Although Fleming’s doesn’t have demographic data, bartenders observe that more women than men order the skinny Martinis and that they sell as well as other non-skinny cocktails.
Skinny cocktail programs are also popping up at more casual restaurants. Lenexa, Kans.-based Applebee’s launched its Skinny Bee program in January 2010 in its 1,900 domestic restaurants with the Skinny Bee Margarita. Other chains with similar programs include The Cheesecake Factory, Z’Tejas Southwestern Grill, RAM Restaurant & Brewery and RA Sushi.
RAM, based in Tacoma, Wash., has a Skinny Lime Bite Cooler for 80 calories made with Captain Morgan Lime Bite Rum and Diet Coke at its brewpubs in five states, priced at or around $5.50.
Applebee’s Skinny Bee Margarita is made with Hornitos Agave Tequila and its signature Margarita mix for a total of about 100 calories. Its Skinny Bee Long Island Iced Tea contains Smirnoff vodka, Bacardi rum, orange liqueur and a proprietary low-calorie sweet and sour mix, diet cola and fresh lemon juice for 110 calories. Allowing the Skinny Bee Mojito to weigh in at about 90 calories is Applebee’s no-calorie simple syrup. The cocktail prices are either $3.99 or $4.99, depending on location.
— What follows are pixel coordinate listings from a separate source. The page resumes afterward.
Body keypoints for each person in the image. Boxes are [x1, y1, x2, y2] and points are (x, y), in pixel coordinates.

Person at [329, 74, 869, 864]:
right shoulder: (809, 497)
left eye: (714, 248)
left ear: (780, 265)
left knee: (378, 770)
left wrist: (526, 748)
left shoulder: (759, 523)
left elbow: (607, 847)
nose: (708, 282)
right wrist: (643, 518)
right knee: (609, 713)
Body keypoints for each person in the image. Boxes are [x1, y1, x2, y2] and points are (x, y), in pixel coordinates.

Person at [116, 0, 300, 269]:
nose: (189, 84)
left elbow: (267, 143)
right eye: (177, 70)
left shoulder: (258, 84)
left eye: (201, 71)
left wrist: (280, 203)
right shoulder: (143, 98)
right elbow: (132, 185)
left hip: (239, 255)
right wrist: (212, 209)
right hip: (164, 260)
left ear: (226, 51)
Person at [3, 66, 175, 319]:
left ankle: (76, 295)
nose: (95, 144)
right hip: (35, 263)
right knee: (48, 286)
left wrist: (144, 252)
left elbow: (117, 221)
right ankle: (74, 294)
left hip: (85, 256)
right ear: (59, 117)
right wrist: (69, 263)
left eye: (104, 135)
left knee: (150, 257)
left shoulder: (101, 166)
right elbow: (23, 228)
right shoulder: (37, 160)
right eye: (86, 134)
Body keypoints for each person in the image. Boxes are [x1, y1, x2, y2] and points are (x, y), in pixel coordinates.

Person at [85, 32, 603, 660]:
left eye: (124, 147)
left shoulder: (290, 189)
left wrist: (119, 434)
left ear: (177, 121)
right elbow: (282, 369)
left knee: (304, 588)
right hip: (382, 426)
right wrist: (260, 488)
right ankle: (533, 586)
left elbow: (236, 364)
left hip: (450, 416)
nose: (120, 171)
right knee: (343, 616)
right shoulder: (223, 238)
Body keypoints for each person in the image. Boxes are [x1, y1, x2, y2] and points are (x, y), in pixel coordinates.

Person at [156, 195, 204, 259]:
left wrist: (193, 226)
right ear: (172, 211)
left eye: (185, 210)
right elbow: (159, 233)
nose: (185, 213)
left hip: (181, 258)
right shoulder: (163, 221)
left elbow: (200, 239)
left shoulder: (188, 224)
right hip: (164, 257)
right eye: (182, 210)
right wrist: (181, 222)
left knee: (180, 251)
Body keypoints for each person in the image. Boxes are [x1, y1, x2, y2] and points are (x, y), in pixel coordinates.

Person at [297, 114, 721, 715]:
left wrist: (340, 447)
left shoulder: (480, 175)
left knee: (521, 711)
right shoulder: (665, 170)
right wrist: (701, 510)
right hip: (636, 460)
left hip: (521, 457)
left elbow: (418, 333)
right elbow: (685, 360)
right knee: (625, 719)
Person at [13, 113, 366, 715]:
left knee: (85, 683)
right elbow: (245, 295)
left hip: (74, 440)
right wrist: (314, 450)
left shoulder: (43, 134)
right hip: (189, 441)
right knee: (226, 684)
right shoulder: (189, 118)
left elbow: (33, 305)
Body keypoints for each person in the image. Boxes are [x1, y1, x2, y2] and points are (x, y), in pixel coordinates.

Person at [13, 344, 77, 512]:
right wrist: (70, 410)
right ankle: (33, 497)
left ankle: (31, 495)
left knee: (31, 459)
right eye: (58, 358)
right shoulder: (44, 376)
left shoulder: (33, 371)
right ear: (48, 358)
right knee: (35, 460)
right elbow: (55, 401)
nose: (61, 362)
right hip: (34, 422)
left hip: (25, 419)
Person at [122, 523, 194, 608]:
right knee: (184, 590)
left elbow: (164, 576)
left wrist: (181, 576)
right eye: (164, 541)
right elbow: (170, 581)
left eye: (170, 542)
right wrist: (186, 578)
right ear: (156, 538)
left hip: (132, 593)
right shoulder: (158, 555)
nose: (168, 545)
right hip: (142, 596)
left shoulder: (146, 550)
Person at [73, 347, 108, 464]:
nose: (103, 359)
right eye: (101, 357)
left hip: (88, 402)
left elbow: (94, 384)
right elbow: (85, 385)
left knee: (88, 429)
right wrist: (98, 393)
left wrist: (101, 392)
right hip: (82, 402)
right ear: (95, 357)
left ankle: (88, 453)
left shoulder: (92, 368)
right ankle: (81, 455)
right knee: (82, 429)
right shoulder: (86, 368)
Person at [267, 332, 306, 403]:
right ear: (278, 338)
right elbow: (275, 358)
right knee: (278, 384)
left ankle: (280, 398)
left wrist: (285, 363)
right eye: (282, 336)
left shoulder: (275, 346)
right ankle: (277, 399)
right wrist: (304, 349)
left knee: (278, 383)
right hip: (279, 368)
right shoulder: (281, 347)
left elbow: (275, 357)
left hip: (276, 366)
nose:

While a variety of guests order from the company’s Skinny Bee choices, younger women are the biggest fans, says Brian Masilionis, manager, beverage and brand marketing, Applebee’s Services. “We’re always watching beverage trends and listening to guests, so it’s possible more drinks will be added to the Skinny Bee lineup,” he adds.
Marketing is done via the main menu, menu inserts, table cards and other communication channels. The 150-unit Cheesecake Factory, headquartered in Calabasas Hills, Calif., rolled out a skinny cocktails line in March, consisting of low-calorie versions of Sangria, Mojitos, Margaritas, Cosmopolitans and Long Island Iced Tea, all targeted to be 150 calories. Printed menu promotion is its main marketing tool.
“As a category, they are being very well received,” says Heather Berry, director of beverage and bakery operations. “We hope they will enhance the drinks menu and not take away from something else; we will watch it. It’s still early.”
The hand-crafted cocktails use Splenda artificial sweetener in their housemade simple syrup. Pricing ranges from $7 to $11.
Z’Tejas Southwestern Grill, the 11-unit dinner house chain in five states with a Scottsdale, AZ headquarters, uses natural sweeteners in its six-drink Naturally Skinny line, all under 250 calories. Its Açaí Basil Gimlet uses VeeV Açaí spirit, fresh lime juice and basil leaves, and other drinks are sweetened with Herradura Agave Nectar.
“The category is working well,” says Deborah Topcik, director of marketing. “We are a Margarita house; Naturally Skinny is our second-best category, and the Skinny Margarita is the sixth- highest selling Margarita out of 28 on the menu.” Prices are in the $8 to $8.50 range.
As Americans continue to seek painless ways to keep off extra pounds, they are likely to demand fewer calories in their favorite cocktails. Operators can expect the skinny cocktail trend to fatten their bottom lines.